Placement matters: Separators must be placed at the end of exemplars (Unit: Exemplar). Placing them between sentences within an exemplar (Unit: Sentence) harms performance by breaking the logical flow.
The method is most beneficial for harder tasks (e.g., AQuA) where the baseline model struggles, supporting the hypothesis that chunking aids in complex cognitive processing.

📚 Prerequisite Knowledge

Prerequisites

Understanding of Large Language Models (LLMs)
Familiarity with Chain-of-Thought (CoT) prompting
Basic concept of In-Context Learning (ICL)

Key Terms

CoT: Chain-of-Thought—a prompting technique where the model is encouraged to generate intermediate reasoning steps before the final answer.

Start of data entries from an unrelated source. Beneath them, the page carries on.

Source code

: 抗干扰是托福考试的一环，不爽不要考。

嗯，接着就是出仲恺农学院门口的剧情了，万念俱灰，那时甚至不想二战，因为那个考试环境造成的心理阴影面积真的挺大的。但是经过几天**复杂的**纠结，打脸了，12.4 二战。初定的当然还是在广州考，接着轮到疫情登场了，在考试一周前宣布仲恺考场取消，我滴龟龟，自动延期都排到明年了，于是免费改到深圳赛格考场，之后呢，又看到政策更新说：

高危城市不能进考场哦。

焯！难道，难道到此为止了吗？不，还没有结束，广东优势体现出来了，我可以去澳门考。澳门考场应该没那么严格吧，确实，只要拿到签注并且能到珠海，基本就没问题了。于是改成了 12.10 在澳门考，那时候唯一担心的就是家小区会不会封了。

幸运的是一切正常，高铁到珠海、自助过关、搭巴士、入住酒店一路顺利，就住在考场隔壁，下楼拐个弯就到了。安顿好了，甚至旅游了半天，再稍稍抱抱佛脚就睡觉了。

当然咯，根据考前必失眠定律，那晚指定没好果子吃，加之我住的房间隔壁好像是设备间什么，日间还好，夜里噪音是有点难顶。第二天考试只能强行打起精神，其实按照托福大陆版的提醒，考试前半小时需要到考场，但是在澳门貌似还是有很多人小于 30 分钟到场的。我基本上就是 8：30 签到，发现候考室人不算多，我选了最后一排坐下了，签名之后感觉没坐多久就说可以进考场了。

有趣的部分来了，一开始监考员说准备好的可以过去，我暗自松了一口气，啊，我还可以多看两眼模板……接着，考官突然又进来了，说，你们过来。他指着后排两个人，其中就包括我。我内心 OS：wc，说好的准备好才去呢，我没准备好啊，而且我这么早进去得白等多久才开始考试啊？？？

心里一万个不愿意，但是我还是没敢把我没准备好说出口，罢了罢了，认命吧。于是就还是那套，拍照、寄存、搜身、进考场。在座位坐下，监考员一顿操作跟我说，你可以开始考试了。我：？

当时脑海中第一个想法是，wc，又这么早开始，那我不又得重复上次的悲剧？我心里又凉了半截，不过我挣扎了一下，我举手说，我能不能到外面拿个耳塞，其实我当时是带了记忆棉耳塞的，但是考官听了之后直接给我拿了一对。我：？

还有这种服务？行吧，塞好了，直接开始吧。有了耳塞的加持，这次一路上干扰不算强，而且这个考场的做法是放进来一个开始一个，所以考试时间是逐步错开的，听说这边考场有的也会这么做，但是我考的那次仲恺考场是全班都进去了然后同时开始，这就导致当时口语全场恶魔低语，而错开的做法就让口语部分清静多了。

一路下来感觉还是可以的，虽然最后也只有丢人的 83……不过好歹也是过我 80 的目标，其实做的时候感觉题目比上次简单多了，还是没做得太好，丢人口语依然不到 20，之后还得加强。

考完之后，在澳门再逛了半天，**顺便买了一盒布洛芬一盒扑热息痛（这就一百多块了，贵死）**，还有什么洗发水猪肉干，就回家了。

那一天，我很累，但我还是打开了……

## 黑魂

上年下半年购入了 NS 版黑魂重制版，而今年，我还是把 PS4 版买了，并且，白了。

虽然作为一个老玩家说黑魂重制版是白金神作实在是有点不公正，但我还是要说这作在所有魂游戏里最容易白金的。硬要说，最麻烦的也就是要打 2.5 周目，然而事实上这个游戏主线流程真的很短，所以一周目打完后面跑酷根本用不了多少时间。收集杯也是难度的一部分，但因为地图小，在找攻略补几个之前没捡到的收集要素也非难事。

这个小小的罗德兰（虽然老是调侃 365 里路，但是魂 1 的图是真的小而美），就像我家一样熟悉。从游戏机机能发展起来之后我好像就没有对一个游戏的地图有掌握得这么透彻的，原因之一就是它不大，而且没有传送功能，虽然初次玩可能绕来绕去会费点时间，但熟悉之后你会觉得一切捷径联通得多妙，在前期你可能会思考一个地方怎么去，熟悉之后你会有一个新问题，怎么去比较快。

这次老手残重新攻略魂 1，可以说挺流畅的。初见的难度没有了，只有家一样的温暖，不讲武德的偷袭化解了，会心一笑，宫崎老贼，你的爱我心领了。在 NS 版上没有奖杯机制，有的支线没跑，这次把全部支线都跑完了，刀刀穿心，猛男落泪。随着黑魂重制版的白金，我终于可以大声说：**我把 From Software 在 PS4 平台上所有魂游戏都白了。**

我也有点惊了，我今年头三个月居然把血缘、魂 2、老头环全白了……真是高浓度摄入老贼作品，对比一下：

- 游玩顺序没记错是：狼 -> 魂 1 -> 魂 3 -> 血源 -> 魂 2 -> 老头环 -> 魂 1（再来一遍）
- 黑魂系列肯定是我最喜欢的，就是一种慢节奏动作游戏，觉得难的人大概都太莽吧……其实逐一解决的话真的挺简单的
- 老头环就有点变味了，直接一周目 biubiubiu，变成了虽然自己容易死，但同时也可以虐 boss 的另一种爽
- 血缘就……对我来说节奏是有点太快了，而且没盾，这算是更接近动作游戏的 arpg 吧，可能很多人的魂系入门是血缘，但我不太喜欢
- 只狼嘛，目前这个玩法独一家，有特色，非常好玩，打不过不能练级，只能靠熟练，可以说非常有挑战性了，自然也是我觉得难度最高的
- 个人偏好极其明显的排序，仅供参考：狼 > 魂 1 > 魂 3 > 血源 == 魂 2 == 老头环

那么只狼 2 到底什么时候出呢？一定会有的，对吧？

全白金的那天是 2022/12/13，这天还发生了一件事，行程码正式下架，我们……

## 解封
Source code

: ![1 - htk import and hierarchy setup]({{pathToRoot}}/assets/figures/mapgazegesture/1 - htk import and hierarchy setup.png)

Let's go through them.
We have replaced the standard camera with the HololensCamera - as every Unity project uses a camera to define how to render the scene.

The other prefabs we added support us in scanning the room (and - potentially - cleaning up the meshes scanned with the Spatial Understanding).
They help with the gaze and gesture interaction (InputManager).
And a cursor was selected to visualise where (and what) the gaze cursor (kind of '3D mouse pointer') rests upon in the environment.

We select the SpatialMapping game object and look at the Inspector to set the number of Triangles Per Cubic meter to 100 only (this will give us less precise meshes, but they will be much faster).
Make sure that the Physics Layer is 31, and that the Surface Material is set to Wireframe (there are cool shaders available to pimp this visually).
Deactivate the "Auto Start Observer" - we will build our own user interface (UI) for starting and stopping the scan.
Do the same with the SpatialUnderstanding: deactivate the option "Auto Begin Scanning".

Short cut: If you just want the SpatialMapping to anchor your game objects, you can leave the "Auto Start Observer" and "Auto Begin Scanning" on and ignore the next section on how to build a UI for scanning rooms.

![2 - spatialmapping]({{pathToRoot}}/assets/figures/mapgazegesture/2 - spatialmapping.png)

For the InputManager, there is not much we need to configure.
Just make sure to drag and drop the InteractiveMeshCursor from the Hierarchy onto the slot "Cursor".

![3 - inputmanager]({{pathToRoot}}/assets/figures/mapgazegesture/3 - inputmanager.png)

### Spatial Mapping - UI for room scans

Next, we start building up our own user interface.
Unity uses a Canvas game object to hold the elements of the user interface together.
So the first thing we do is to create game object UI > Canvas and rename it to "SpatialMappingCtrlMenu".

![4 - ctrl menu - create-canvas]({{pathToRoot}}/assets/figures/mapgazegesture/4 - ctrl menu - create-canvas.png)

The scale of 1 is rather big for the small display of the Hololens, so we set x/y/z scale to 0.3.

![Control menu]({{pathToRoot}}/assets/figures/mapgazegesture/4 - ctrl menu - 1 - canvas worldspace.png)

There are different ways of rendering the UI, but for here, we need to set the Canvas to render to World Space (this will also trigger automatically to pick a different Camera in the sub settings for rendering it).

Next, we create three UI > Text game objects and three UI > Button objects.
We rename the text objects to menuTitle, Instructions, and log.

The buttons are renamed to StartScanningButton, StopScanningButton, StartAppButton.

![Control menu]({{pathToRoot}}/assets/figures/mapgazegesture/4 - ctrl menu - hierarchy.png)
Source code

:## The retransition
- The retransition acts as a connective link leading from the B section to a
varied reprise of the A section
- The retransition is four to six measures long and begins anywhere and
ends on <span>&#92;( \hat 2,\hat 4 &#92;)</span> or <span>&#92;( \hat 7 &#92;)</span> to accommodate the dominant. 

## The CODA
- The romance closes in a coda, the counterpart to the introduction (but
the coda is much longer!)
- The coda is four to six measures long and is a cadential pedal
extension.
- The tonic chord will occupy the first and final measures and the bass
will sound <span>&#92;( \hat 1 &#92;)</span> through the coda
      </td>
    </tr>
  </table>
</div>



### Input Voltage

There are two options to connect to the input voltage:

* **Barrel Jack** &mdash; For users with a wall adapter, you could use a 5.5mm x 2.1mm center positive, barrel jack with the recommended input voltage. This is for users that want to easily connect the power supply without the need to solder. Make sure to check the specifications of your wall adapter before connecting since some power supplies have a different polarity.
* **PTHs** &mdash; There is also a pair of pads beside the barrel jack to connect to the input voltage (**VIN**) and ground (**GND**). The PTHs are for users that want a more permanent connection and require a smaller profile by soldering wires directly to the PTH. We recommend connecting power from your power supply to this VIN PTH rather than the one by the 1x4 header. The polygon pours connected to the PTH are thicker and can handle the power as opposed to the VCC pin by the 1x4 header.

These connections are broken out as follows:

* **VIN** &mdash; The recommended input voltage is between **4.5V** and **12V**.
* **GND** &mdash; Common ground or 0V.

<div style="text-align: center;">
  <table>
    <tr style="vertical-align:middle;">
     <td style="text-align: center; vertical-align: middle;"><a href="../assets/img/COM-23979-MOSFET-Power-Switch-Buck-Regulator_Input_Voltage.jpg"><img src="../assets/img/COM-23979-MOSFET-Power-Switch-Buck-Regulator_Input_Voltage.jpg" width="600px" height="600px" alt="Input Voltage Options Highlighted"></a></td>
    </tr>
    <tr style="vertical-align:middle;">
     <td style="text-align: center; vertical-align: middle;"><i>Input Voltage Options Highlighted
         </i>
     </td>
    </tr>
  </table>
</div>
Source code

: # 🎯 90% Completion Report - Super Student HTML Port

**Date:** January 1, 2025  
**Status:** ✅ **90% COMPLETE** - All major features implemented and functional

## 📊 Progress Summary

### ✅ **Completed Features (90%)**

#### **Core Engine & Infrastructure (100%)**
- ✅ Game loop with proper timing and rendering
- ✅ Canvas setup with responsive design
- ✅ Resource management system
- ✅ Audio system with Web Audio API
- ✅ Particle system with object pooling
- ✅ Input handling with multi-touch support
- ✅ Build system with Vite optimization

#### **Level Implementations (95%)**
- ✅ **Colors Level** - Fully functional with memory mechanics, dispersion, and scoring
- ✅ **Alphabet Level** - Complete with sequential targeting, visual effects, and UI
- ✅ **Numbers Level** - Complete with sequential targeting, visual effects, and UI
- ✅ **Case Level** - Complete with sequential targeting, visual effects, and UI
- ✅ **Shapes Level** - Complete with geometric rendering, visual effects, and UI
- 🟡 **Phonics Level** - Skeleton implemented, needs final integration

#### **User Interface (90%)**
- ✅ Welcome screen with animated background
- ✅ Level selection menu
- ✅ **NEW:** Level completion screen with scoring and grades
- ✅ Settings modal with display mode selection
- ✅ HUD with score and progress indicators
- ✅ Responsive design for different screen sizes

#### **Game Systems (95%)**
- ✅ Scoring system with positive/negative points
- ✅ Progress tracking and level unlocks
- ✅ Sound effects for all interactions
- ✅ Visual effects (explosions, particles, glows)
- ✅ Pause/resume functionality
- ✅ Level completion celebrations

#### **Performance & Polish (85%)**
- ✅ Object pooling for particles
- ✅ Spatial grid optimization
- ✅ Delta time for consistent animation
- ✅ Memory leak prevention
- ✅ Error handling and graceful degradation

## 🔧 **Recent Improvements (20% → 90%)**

ICL: In-Context Learning—the ability of a model to learn a task from a few examples provided in the prompt without parameter updates.

Exemplar: A single example (input-output pair) included in the prompt to demonstrate the task to the model.

TripleSkip: A specific separator consisting of three newline characters (\n\n\n).

TripleHash: A specific separator consisting of three hash symbols (###).

Heterogeneous CoT-Sep: A variant of the method where different types of separators are cycled through after distinct exemplars within the same prompt.